Job Description
">
Site reliability engineers combine software and systems engineering to build and run large-scale, massively distributed, fault-tolerant systems. This role ensures that services have reliability, uptime appropriate to customer's needs and a fast rate of improvement.
Much of the development focuses on optimizing existing systems, building infrastructure and eliminating work through automation. As a site reliability engineer, you'll have the opportunity to manage complex challenges of scale which are unique to Google Cloud, while using your expertise in coding, algorithms, complexity analysis and large-scale system design.
Responsibilities
* Write product or system development code
* Review code developed by other engineers and provide feedback to ensure best practices
* Contribute to existing documentation or educational content and adapt content based on product/program updates and user feedback
* Triage product or system issues and debug/track/resolve by analyzing the sources of issues and the impact on hardware, network, or service operations and quality
Required Skills and Qualifications
* Bachelor's degree in Computer Science, a related field, or equivalent practical experience
* 2 years of experience with software development in one or more programming languages
* 2 years of experience with data structures or algorithms
Benefits
Our organization brings together people with a wide variety of backgrounds, experiences and perspectives. We encourage them to collaborate, think big and take risks in a blame-free environment. We promote self-direction to work on meaningful projects, while we also strive to create an environment that provides the support and mentorship needed to learn and grow.

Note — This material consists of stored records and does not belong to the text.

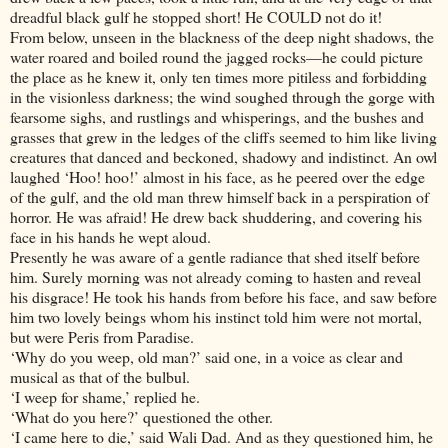
dreadful black gulf he stopped short! He COULD not do it!
From below, unseen in the blackness of the deep night shadows, the
water roared and boiled round the jagged rocks—he could picture
the place as he knew it, only ten times more pitiless and forbidding
in the visionless darkness; the wind soughed through the gorge with
fearsome sighs, and rustlings and whisperings, and the bushes and
grasses that grew in the ledges of the cliffs seemed to him like living
creatures that danced and beckoned, shadowy and indistinct. An owl
laughed ‘Hoo! hoo!’ almost in his face, as he peered over the edge
of the gulf, and the old man threw himself back in a perspiration of
horror. He was afraid! He drew back shuddering, and covering his
face in his hands he wept aloud.
Presently he was aware of a gentle radiance that shed itself before
him. Surely morning was not already coming to hasten and reveal
his disgrace! He took his hands from before his face, and saw before
him two lovely beings whom his instinct told him were not mortal,
but were Peris from Paradise.
‘Why do you weep, old man?’ said one, in a voice as clear and
musical as that of the bulbul.
‘I weep for shame,’ replied he.
‘What do you here?’ questioned the other.
‘I came here to die,’ said Wali Dad. And as they questioned him, he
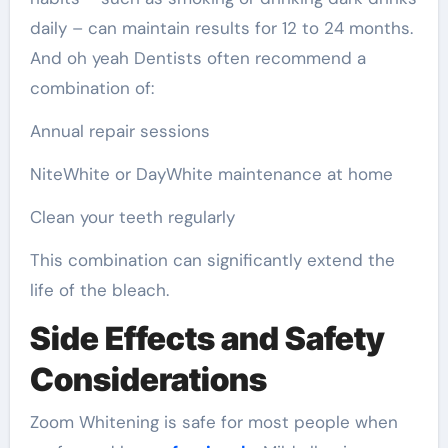
daily – can maintain results for 12 to 24 months.
And oh yeah Dentists often recommend a
combination of:
Annual repair sessions
NiteWhite or DayWhite maintenance at home
Clean your teeth regularly
This combination can significantly extend the
life of the bleach.
Side Effects and Safety
Considerations
Zoom Whitening is safe for most people when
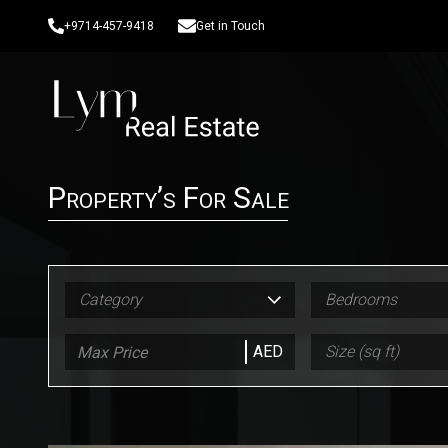
+9714-457-9418
Get in Touch
Property’s For Sale
Category
Bedrooms
AED
Size (sq ft)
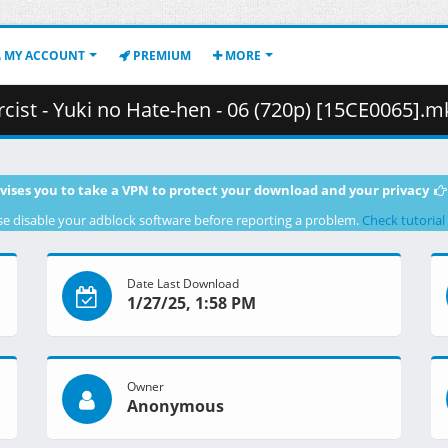
MY ACCOUNT
PREMIUM
MORE
- Yuki no Hate-hen - 06 (720p) [15CE0065].mkv.002 ( 3
vises you to take a VPN to protect your download and your privacy
se disable your adblock software before reporting a problem.
Check tutorial
Date Last Download
1/27/25, 1:58 PM
Owner
Anonymous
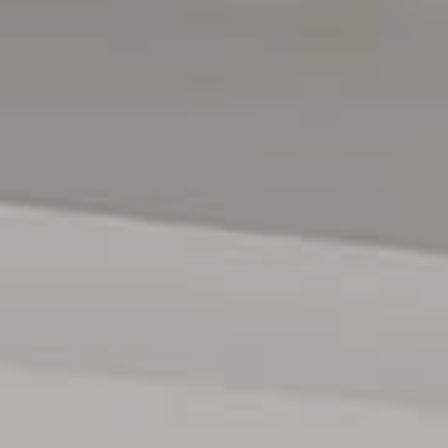
Road with a variety of fast food options, Woolworths, Aldi
& other smaller businesses'. Schooling options include
Mark Oliphant College, St Columba College, Munno Para
Primary & Blakes Crossing Christian School. The Adelaide
CBD is within a 30-35 minute drive (depending on traffic
conditions), whilst the RAAF Edinburgh Airbase is within a
15 minute drive.
For more information or to arrange an inspection, contact
Stephen Keenihan today 0415 408 208.
Year Built / 2010
Land Size / 363 sqm (approx)
Local Council / City of Playford
Council Rates / $2,018.90 pa (approx)
Water Rates (excluding Usage) / $191.85 pq (approx)
Es Levy / $119.95 pq (approx)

Google is proud to be an equal opportunity workplace and is an affirmative action employer. We welcome Indigenous applicants and commit to building reconciliation through our technology, platforms and people.
Other Information
This role combines software and systems engineering to build and run large-scale, massively distributed, fault-tolerant systems. It involves ensuring that services have reliability, uptime appropriate to customer's needs and a fast rate of improvement.